[Source records]

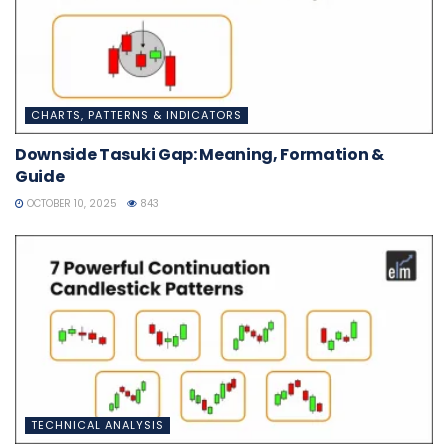
CHARTS, PATTERNS & INDICATORS
Downside Tasuki Gap: Meaning, Formation &
Guide
OCTOBER 10, 2025
843
TECHNICAL ANALYSIS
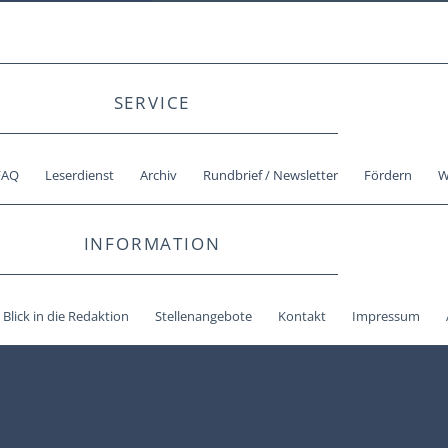
SERVICE
FAQ
Leserdienst
Archiv
Rundbrief / Newsletter
Fördern
W
INFORMATION
Blick in die Redaktion
Stellenangebote
Kontakt
Impressum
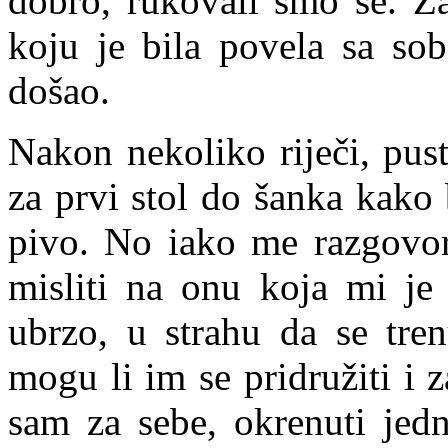
dobro, rukovali smo se. Za
koju je bila povela sa so
došao.
Nakon nekoliko riječi, pus
za prvi stol do šanka kako
pivo. No iako me razgovor
misliti na onu koja mi je 
ubrzo, u strahu da se tren
mogu li im se pridružiti i z
sam za sebe, okrenuti jed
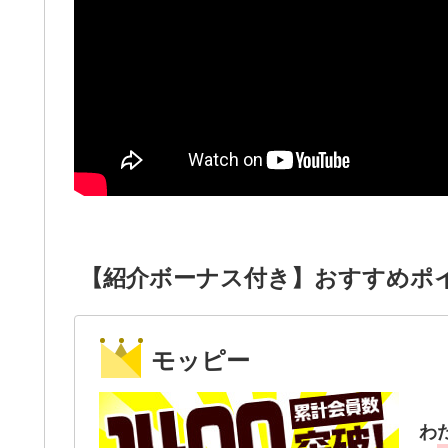
【紹介ボーナス付き】おすすめポ
モッピー
わ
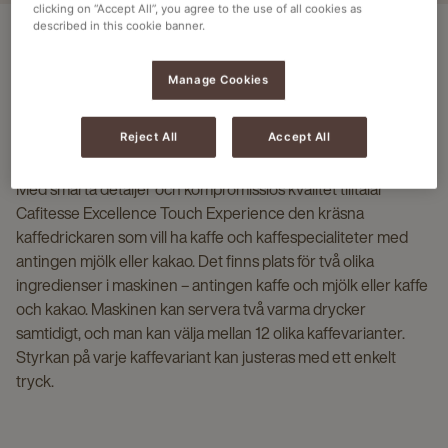
clicking on “Accept All”, you agree to the use of all cookies as
described in this cookie banner.
Maskinens höjdpunkter
Specifikationer
Dryckestyper
Manage Cookies
BESKRIVNING
Reject All
Accept All
Med smarta detaljer och kompromisslös kvalitet tilltalar
Cafitesse Excellence Touch Experience den kräsna
kaffedrickaren som vill ha kaffe och kaffespecialiteter med
antingen mjölk eller kakao. Det finns plats för två olika
ingredienser i maskinen – antingen kaffe och mjölk eller kaffe
och kakao. Maskinen kan servera två varma drycker
samtidigt, och man kan välja mellan 12 olika kaffevarianter.
Styrkan på varje kaffevariant kan justeras med ett enkelt
tryck.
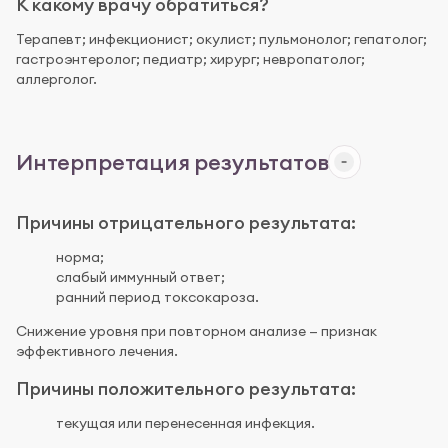
К какому врачу обратиться?
Терапевт; инфекционист; окулист; пульмонолог; гепатолог;
гастроэнтеролог; педиатр; хирург; невропатолог;
аллерголог.
Интерпретация результатов
Причины отрицательного результата:
норма;
слабый иммунный ответ;
ранний период токсокароза.
Снижение уровня при повторном анализе — признак
эффективного лечения.
Причины положительного результата:
текущая или перенесенная инфекция.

- Your task
Tally the lines in the records above that hold the word "mjölk", and give only that number.

- Exercise output
2